We've had crazy in Bates Motel before, but few episodes, at least to my memory, have been flat-out bonkers as The Convergence of the Twain.  It has Freddie Highmore's best performance so far, one that would be considered a strong one for Emmy consideration if not for the Television Academy's fixation on ignoring the show altogether.  From Norman's smugness and self-righteousness at taunting Romero and looking down his nose at Sam to his ability to 'be Norma', Highmore really pushes himself.  We see the darkness and arrogance that Norman has, along with his conflicting emotions over Madeleine.  He dominates The Convergence of the Twain, and makes the difference between Norman and Norma believable, even frightening.

A highlight is the editing when Norman and 'Norma' are carrying on a conversation with the bartender (who was polishing the glass...I don't go to bars often, but is that ALL bartenders do?).  Not only is the editing itself really first-rate, but how the conversation flows between the 'three' of them.  It got to the point where I expected Norma to lose control and flirt with the bartender, which would have been stranger since from the bartender's perspective, it would have been Norman who was doing the flirting.  It was such a bizarre, surreal scene, one elevated by the writing, the editing, and Highmore and Farmiga's performance.

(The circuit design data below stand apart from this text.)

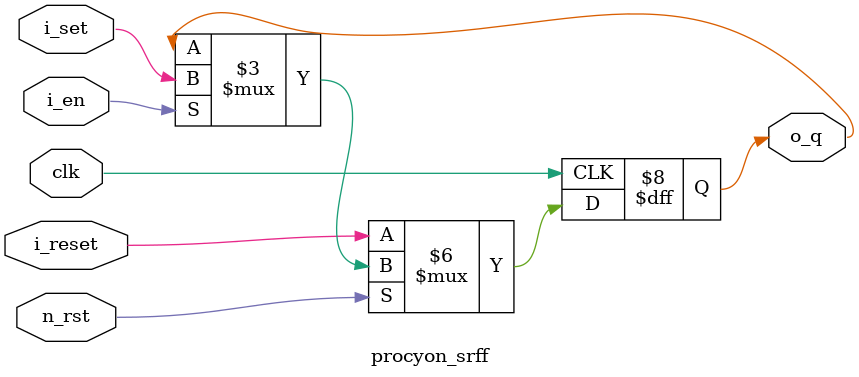
<source format=sv>
/*
 * Copyright (c) 2021 Sekhar Bhattacharya
 *
 * SPDX-License-Identifier: MIT
 */

// n-bit flip-flop with synchronous reset and enable

module procyon_srff #(
    parameter OPTN_DATA_WIDTH = 1
)(
    input  logic                       clk,
    input  logic                       n_rst,

    input  logic                       i_en,
    input  logic [OPTN_DATA_WIDTH-1:0] i_set,
    input  logic [OPTN_DATA_WIDTH-1:0] i_reset,
    output logic [OPTN_DATA_WIDTH-1:0] o_q
);

    always_ff @(posedge clk) begin
        if (~n_rst)    o_q <= i_reset;
        else if (i_en) o_q <= i_set;
    end

endmodule

</source>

This as I said, is the first Bates Motel episode where Chick didn't annoy me.  He even appeared to be one of the few sane people in White Pine Bay, and his surprisingly calm reaction to witnessing the lunacy, a very soft "Holy S-hit", is almost wryly amusing.  Here he comes in to a dead woman all dressed in fine clothes, his enemy on the floor having been knocked out by a young man (22 if we go by the name on the joint tombstone, Norman born in 1995, Norma Louise: 1974-2015) dressed as the dead woman, complete with wig.

It's all pretty bonkers, but Chick takes it all in remarkably well. 

We also integrated the Loomis story into things in a way different from that of Psycho.  McNally is wonderful as the sweet, slightly flirtatious Madeleine and Nichols matches her as the slightly sleazy but not horrible Sam.

A few things didn't quite work.  One wonders why we went to Emma and Dylan at all, but it's not a surprise given how Bates Motel has struggled to integrate them into the show.   Johnson's grieving at Norma's grave was a bit over-the-top for me, and the Romero storyline better start paying dividends soon. 

Still, apart from that, The Convergence of the Twain gave us more cray-cray, which from Bates Motel, is what one loves the most.